UK-based firms are facing losses of around £1.86 billion (appr. $2.46 billion) which could result from unpaid invoices, even though the nation’s businesses have received financial support from the government’s COVID-19 relief packages.

Red Flag Alert, an insolvency company that assists businesses with safeguarding their operations from financial risks, has revealed that UK firms may write off £20 million or more in bad debt in 2020 compared with last year.

Red Flag’s “Write Off Report” data from November 13, 2020, confirms that the total levels of written off business-related debt in the United Kingdom have increased by 1% so far in 2020 (ip from £1.84 billion to £1.86 billion).

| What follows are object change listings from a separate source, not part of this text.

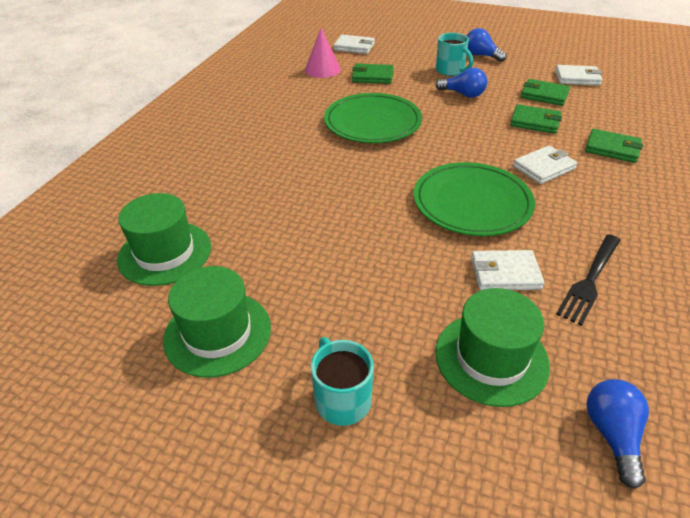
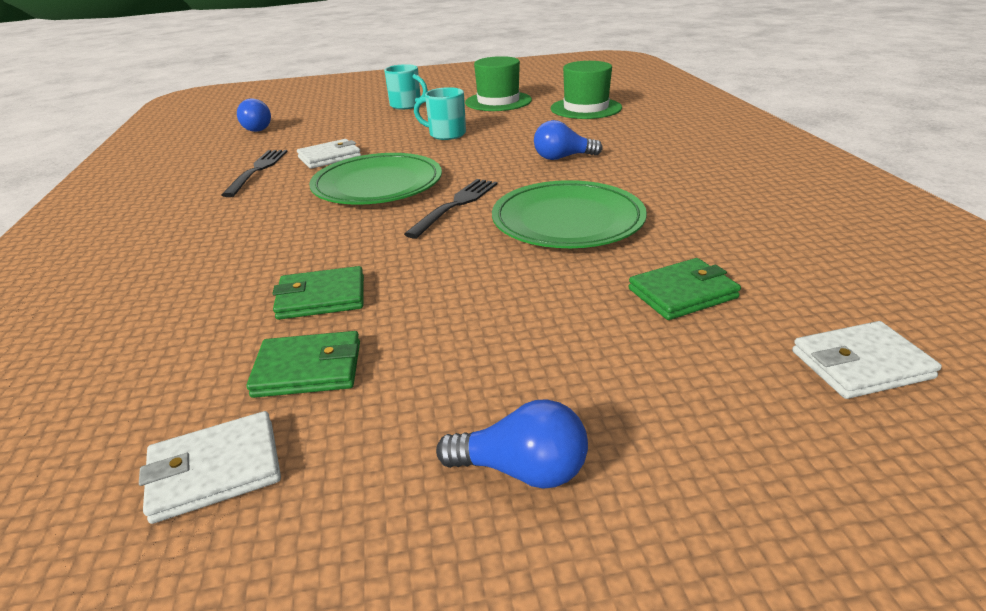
camera: 150 degrees right, 10 degrees down
pink cone [305,28,341,78] -> none
green hat [435,288,550,407] -> none
turquoise mug [436,33,473,76] -> turquoise mug moved to [414,87,466,140]
blue light bulb [436,68,487,98] -> blue light bulb moved to [534,120,603,160]
white wallet [513,145,577,184] -> none
green wallet [585,129,643,163] -> none
none -> black fork [404,179,498,239]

While there was a decline in the total number of company insolvencies this year, the average debt per firm going out of business has gone up by 7%. Insolvent companies, on average, now leave behind around £205,000 (appr. $271,000) in unpaid invoices.

Mark Halstead, MD at Red Flag Alert, noted that 1% growth in insolvent debt might appear to be a very “marginal change.” But when you consider the UK government’s Coronavirus-related relief packages including the Corporate Insolvency and Governance Act along with loans, grants, and salary support, these levels of bad debt (in 2020) should have “really declined,” Halstead added.

He also mentioned that the UK government has been providing struggling companies the breathing room and financial assistance they need to avoid bad debt and to keep cash flowing in the supply chains. He further noted that insolvencies may vary considerably in value and it’s the “ripple effect” that could prove quite damaging, as it can potentially drain large amounts of revenue from supply chains.

As first reported by Peer2Peer Finance News, the UK retail sector has suffered from one of the most dramatic increases in written-off debt this year, with a 47.8% increase from £59.3 million at the end of last year to £87.6 million by November 2020. The nation’s construction industry saw write-offs increase by £31 million to around £283 million, meanwhile, hotels have seen debt write-off jump from £4.3 million to £13.8 million.

Halstead added:

“The impact of these failing companies won’t be seen until early next year, when a number of other factors come into play and will make it even more challenging for struggling companies to survive. Government Covid-19 support is shifting from grants and loans, and measures protecting businesses from insolvencies to rebuilding the economy. At the same time, the completion of the Brexit transition draws increasingly closer, bringing new operational complexities and costs.”

He also noted that written-off debt is expected to grow substantially and consistently in the coming year. Firms should focus on protecting themselves against “an ever-increasing risk of customers defaulting on outstanding payments,” Halstead cautioned.